Personally, I think there is too much focus on "accomplishments" and not enough on what is really important, like character, or an individuals actual identity. Being over Doing, right? You are an awesome person with a totally amazing personality. Don't even think of comparing when the timing is different. The person you mentioned who is out with the at-risk kids was in precisely the same situation as you just months ago, so were all those people you mentioned at one point or another. Soon you will be past this junction and on your way down the path to accomplishment.
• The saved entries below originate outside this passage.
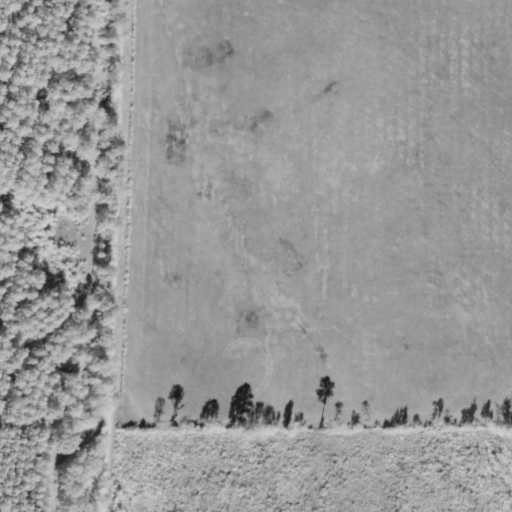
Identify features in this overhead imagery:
road: (130, 256)
road: (495, 497)
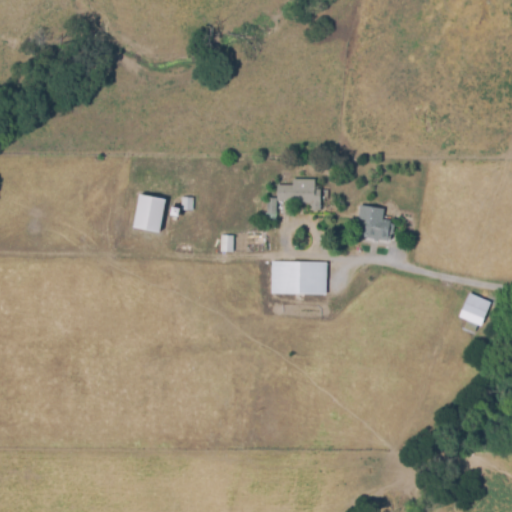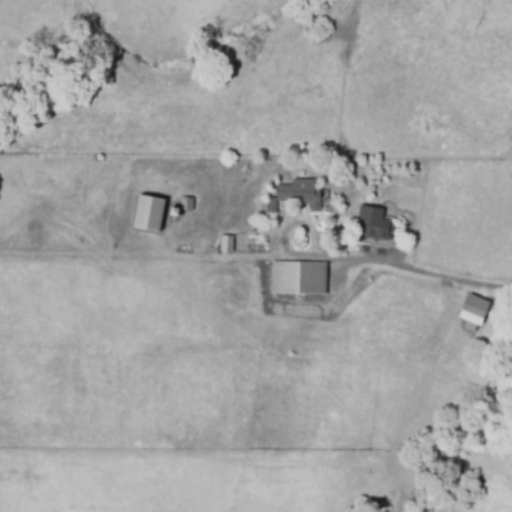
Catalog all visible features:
building: (299, 193)
building: (302, 194)
building: (187, 204)
building: (148, 212)
building: (148, 213)
building: (372, 224)
building: (372, 225)
building: (225, 243)
building: (226, 244)
road: (326, 252)
building: (302, 277)
building: (297, 278)
building: (473, 309)
building: (471, 317)
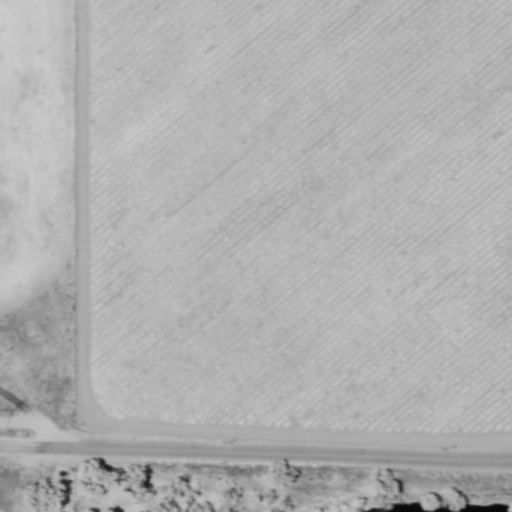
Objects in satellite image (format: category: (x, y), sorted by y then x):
crop: (289, 216)
road: (22, 439)
road: (256, 452)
But yeah, in the meantime, you really should go get some groceries. :)

Kay Pea said...

True. But I think in a way your accomplishments stem from your character. I dont mean accomplishments like trophies or promotions at work or how many boyfriends you had but I guess I am going for more along the lines of a sense of purpose in your life. Something that defines you. But yes, thank you. Its nice to know that everyone goes through this state of uncertainty.

mags said...

I don't know how to respond to this post, but I feel like I should because it stirred me deep inside. If it's any consolation, but I feel that way about myself pretty much every day. Life's a battle, I guess. You can always accomplish more; there will alwaysbe one reason or another to be dissatisfied with ourselves. I guess the way I see it is that you just gotta train yourself to find joy in becoming, because you're never going to be able to be happy just being in this life. I guess that's part of the curse of being a creature who values perfection in an imperfect world.

As far as your job situation goes... I'm praying for you. Don't worry, God always works things out. And I know what you mean about basic menial tasks being accomplishments: unemployment is cripplingly depressing. But keep working on it and it'll be over soon.

PS: Other than a job, what would YOU want for Christmas?